### AIM:
Collect every line of the records below that contains the string "path", treating uppercase and lowercase as different.

### SOURCE MATERIAL:

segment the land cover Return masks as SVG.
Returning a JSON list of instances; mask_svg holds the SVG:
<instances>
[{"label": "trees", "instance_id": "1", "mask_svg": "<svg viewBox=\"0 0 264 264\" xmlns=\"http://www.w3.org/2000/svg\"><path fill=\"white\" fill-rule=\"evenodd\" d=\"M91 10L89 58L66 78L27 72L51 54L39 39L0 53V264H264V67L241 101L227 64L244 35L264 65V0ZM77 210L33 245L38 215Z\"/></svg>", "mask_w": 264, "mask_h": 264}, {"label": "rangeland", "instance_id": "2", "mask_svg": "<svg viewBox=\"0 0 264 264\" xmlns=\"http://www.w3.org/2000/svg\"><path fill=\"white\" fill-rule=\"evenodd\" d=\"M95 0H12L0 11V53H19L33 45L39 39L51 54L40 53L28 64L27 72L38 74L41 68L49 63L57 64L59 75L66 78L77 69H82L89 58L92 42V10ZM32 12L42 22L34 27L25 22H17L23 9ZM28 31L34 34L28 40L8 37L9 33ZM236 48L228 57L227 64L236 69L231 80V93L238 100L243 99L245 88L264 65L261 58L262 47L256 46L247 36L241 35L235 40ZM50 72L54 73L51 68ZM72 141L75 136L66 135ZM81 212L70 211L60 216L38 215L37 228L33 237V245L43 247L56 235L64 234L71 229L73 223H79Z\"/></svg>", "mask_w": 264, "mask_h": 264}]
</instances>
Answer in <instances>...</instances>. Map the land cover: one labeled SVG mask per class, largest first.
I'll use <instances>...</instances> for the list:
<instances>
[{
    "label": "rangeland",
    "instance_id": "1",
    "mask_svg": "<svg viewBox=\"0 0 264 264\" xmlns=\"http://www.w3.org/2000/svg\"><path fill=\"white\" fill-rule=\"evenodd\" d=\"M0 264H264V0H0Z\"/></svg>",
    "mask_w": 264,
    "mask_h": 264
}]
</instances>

### RESPONSE BELOW:
[{"label": "trees", "instance_id": "1", "mask_svg": "<svg viewBox=\"0 0 264 264\" xmlns=\"http://www.w3.org/2000/svg\"><path fill=\"white\" fill-rule=\"evenodd\" d=\"M91 10L89 58L66 78L27 72L51 54L39 39L0 53V264H264V67L241 101L227 64L244 35L264 65V0ZM77 210L33 245L38 215Z\"/></svg>", "mask_w": 264, "mask_h": 264}, {"label": "rangeland", "instance_id": "2", "mask_svg": "<svg viewBox=\"0 0 264 264\" xmlns=\"http://www.w3.org/2000/svg\"><path fill=\"white\" fill-rule=\"evenodd\" d=\"M95 0H12L0 11V53H19L33 45L39 39L51 54L40 53L28 64L27 72L38 74L41 68L49 63L57 64L59 75L66 78L77 69H82L89 58L92 42V10ZM32 12L42 22L34 27L25 22H17L23 9ZM28 31L34 34L28 40L8 37L9 33ZM236 48L228 57L227 64L236 69L231 80V93L238 100L243 99L245 88L264 65L261 58L262 47L256 46L247 36L241 35L235 40ZM50 72L54 73L51 68ZM72 141L75 136L66 135ZM81 212L70 211L60 216L38 215L37 228L33 237V245L43 247L56 235L64 234L71 229L73 223H79Z\"/></svg>", "mask_w": 264, "mask_h": 264}]
    "mask_svg": "<svg viewBox=\"0 0 264 264\" xmlns=\"http://www.w3.org/2000/svg\"><path fill=\"white\" fill-rule=\"evenodd\" d=\"M0 264H264V0H0Z\"/></svg>",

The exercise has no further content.